For this purpose we developed a peripheral model of the neural activity evoked by CI stimulation. The model has
been individualized to the electrode nerve characteristics of each study participant, for example using information
about their cochlear size, electrode position and impedance measurements. Next, the parameters of the model
were adjusted using a pattern recognition algorithm to match the SMT of each subject. Finally, the model was
used to predict the performance produced by the SCE algorithm with two different “SCE factors” in a vowel
identification task.
Results: In 7 CI users the new algorithm has been evaluated using a SMT task and a vowel identification task in
noise. Audio signals were processed with and without the SCE algorithm and presented to the CI users through
the nucleus research interface at an equivalent level of 65 dB SPL. The task was performed for SCE factors of 1
(no enhancement), 3 and 5.
6 out of 7 CI users obtained an improvement in the SMT task corresponding to their improvement in vowel
identification scores with an SCE factor of either 3 or 5. The mean improvements obtained by the SCE algorithm
for the SMT and the vowel/consonant identification task were 1.9 dB and 5% respectively. The individualized
cochlear implant model was able to predict the optimal “SCE factor” for all study participants.

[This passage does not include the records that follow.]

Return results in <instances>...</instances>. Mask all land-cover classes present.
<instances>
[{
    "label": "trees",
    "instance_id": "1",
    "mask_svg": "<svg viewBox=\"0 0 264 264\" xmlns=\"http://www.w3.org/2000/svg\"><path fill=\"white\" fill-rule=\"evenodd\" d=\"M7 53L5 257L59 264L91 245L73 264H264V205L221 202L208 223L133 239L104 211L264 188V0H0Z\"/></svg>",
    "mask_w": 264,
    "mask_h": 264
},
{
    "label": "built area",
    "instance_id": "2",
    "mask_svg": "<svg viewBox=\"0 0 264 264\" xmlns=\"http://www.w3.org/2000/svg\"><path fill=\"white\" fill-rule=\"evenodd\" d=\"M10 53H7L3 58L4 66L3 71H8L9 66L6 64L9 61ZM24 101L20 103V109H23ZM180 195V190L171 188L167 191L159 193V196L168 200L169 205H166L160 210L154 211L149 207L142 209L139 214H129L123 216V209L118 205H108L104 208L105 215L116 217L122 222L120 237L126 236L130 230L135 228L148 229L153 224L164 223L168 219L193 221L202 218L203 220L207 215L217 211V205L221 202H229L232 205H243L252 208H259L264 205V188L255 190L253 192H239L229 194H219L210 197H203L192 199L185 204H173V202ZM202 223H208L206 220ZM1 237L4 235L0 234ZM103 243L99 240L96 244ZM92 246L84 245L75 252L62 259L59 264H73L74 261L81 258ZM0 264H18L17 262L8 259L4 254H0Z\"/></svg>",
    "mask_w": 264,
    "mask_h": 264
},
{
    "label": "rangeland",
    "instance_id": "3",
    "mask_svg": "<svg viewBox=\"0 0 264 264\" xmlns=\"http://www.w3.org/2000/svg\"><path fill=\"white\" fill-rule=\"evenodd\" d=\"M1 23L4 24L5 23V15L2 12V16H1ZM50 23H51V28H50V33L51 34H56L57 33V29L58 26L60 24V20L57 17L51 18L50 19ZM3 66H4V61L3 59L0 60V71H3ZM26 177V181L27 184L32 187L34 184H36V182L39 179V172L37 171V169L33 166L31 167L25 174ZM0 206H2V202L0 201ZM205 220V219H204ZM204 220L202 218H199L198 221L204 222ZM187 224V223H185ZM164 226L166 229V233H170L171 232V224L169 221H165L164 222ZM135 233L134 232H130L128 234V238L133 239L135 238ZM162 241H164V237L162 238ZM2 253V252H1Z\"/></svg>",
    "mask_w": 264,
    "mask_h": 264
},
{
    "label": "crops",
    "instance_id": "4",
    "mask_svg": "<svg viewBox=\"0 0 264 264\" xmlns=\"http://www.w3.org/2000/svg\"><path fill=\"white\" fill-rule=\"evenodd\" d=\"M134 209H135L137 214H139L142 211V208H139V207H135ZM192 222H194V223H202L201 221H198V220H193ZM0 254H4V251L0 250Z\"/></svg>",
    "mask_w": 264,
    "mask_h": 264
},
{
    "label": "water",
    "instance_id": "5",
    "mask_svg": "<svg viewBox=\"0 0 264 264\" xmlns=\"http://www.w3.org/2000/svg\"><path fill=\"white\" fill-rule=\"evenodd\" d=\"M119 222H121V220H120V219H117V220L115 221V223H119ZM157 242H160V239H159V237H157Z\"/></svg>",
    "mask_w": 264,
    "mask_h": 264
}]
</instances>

1. Litvak LM, Spahr AJ, Saoji AA et al. Relationship between perception of spectral ripple and speech
recognition in cochlear implant and vocoder listeners. J Acoust Soc Am 2007;122:982-991.
2. Loizou PC, Poroy O. Minimum spectral contrast needed for vowel identification by normal hearing and
cochlear implant listeners. J Acoust Soc Am 2001;110:1619-1627.
3. Bhattacharya A, Zeng FG. Companding to improve cochlear-implant speech recognition in speechshaped noise. J Acoust Soc Am 2007;122:1079-1089.